Ishida closed the folder and tucked it under his arm. "It’s almost spring time. Lots of things are blooming. I wouldn’t be surprised if dragons started appearing in the skies."
He laughed. No one else did.
"Oh wait. That did happen."
Segawa looked up. "Remind me again."
"Aomori."
"Right."
"Kagami."
"Yes sir."
"Stop visiting the woman, too."
Kagami’s back straightened. A fraction.
"I don’t know what you mean."
Segawa set the unlit cigarette on the desk. Lined it up parallel to the preservation case.
"I never took you for one to lie, Kagami. I do not need you compromised. Is that clear?"
"Hai."
"It doesn’t help that the other Tamei girl made it to her. We don’t need any more surprises. Is that clear?"
"Hai."
"Dismissed."
Kagami walked the hallway toward the elevator. His footsteps didn’t make a sound.
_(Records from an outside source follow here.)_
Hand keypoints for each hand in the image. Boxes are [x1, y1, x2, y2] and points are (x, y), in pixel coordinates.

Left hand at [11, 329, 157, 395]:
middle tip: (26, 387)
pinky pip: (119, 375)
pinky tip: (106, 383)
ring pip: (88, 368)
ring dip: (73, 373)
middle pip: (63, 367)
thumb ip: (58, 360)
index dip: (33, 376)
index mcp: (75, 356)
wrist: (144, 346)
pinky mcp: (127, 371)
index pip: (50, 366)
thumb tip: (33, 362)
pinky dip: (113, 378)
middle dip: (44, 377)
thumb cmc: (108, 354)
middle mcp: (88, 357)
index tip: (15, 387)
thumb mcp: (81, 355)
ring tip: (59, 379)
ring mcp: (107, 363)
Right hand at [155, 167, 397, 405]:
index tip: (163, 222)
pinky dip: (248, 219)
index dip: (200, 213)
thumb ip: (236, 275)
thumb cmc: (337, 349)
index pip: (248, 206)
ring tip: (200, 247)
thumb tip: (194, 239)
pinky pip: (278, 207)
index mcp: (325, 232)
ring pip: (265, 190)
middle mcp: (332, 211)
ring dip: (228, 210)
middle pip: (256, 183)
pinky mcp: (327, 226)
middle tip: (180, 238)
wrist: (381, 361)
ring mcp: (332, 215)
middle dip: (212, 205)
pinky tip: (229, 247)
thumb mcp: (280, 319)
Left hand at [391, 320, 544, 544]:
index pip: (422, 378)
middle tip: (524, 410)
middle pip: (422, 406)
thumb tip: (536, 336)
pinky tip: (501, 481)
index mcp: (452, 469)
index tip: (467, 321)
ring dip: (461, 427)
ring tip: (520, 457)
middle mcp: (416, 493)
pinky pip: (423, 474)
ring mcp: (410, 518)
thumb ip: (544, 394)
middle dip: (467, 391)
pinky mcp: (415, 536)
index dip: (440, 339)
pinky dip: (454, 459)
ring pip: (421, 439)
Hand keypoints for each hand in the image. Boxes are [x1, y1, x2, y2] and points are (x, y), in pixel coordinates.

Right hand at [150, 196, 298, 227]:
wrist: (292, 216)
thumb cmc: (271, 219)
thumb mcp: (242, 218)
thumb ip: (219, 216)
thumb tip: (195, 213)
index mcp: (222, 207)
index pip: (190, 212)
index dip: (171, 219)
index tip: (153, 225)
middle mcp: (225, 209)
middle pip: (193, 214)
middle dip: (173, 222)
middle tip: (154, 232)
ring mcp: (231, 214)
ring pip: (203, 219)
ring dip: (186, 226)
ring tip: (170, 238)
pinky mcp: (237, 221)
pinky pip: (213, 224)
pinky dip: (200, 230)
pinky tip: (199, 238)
You coward. Carrying all this power but submitting to weak, inferior geezers. It shames me.
"You done? Go away. You’re no longer needed."
The knight didn’t leave. It never did when it had a point.
The elevator doors opened.
His knuckles were white around the railing.
Say hi to your little girlfriend.
His hand hovered over the panel. First floor. Main lobby.
"I have obligations," he said to no one.
Fuck your obligations.
He paused—thought about it—for three seconds.
"Time’s up."
The pressure in his skull left, the only voice his own again.
He pressed the lowest button.
To the champion of Pontos.
Ding.
When he stepped out, the damp mist was already waiting for him.